Task instructions: Once the line holding "T482, owner: Pamela Fox -> Donna Wong" is found in the entries below, transcribe exactly every line up to and including the one holding "#202, due: Jul 13 -> Jul 8", but leave out the pictures.

Data section:

——

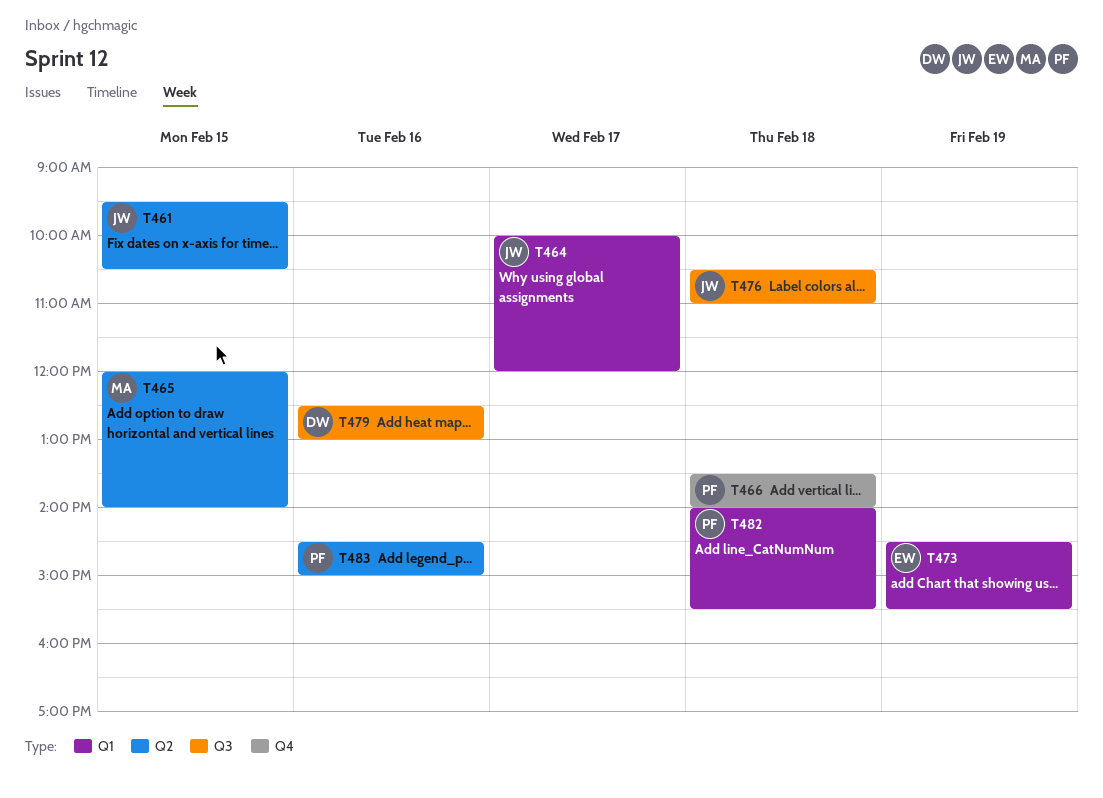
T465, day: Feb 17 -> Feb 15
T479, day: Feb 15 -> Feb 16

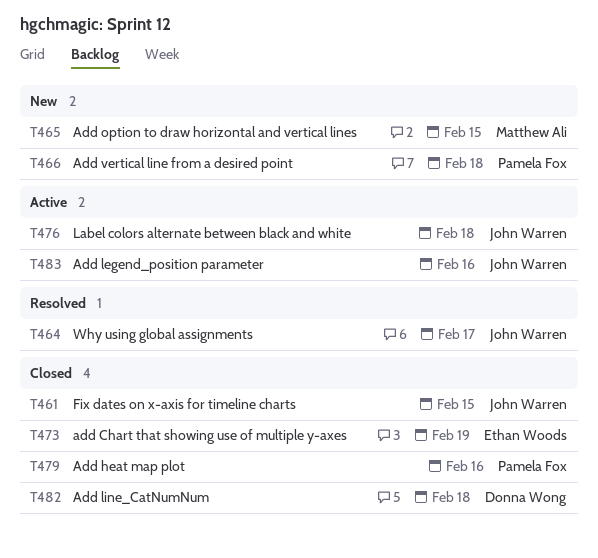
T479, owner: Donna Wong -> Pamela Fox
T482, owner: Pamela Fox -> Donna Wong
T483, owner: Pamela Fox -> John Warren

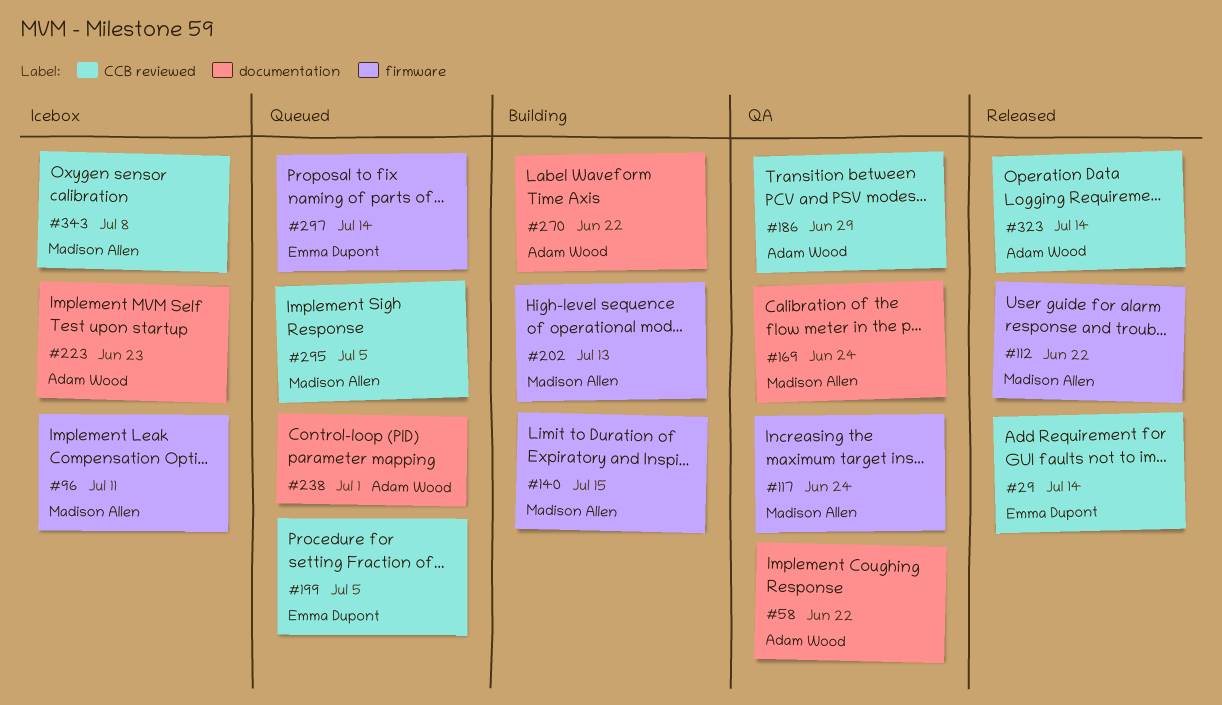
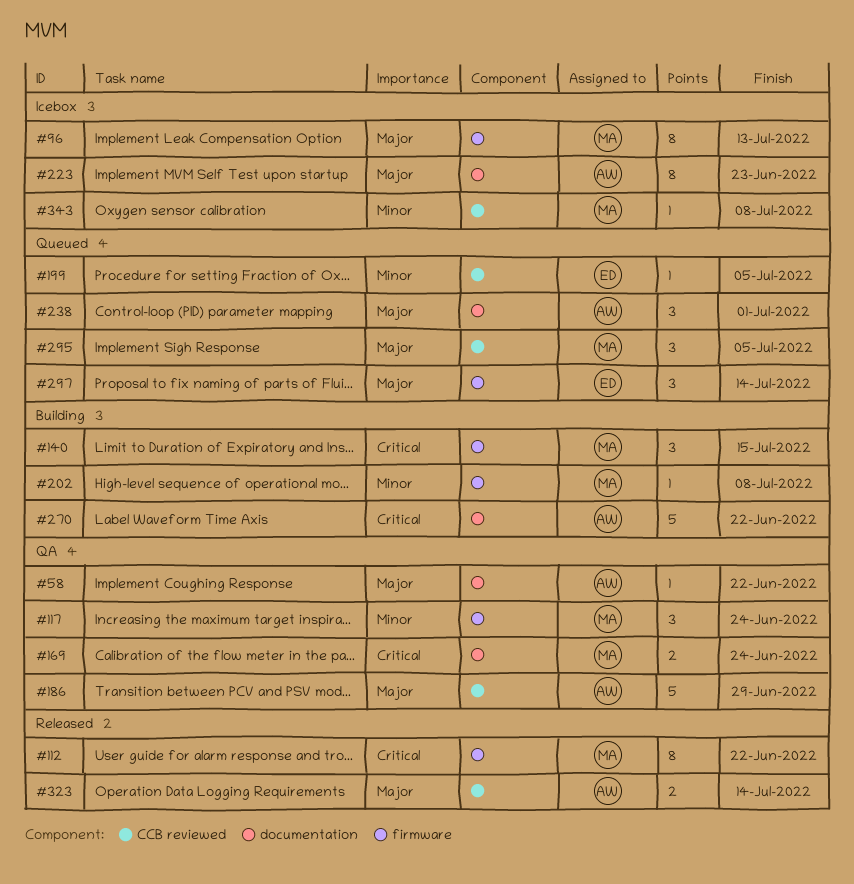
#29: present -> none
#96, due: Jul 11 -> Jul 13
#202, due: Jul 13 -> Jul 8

——

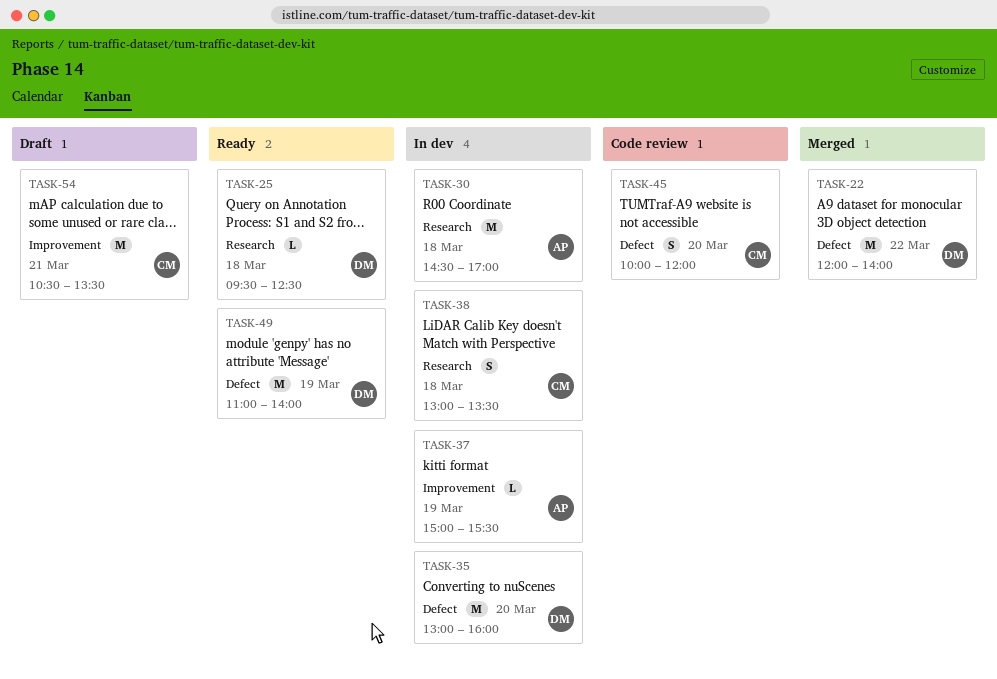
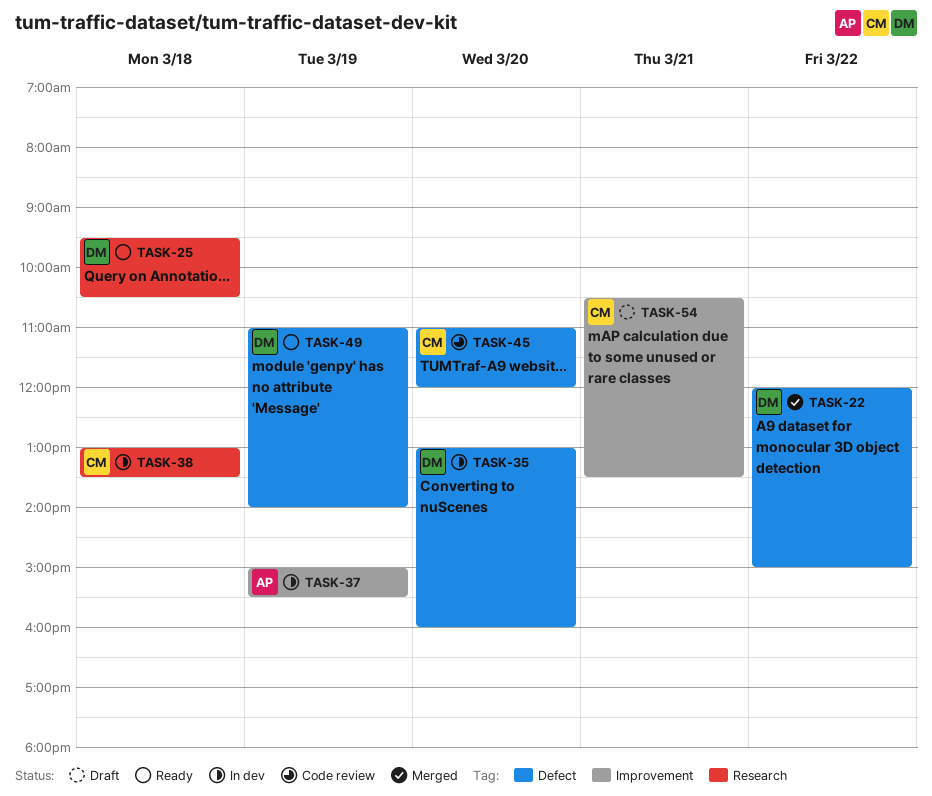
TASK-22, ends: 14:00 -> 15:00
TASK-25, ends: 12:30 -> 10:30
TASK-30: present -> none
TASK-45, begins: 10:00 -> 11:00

——

Answer below:
T482, owner: Pamela Fox -> Donna Wong
T483, owner: Pamela Fox -> John Warren

#29: present -> none
#96, due: Jul 11 -> Jul 13
#202, due: Jul 13 -> Jul 8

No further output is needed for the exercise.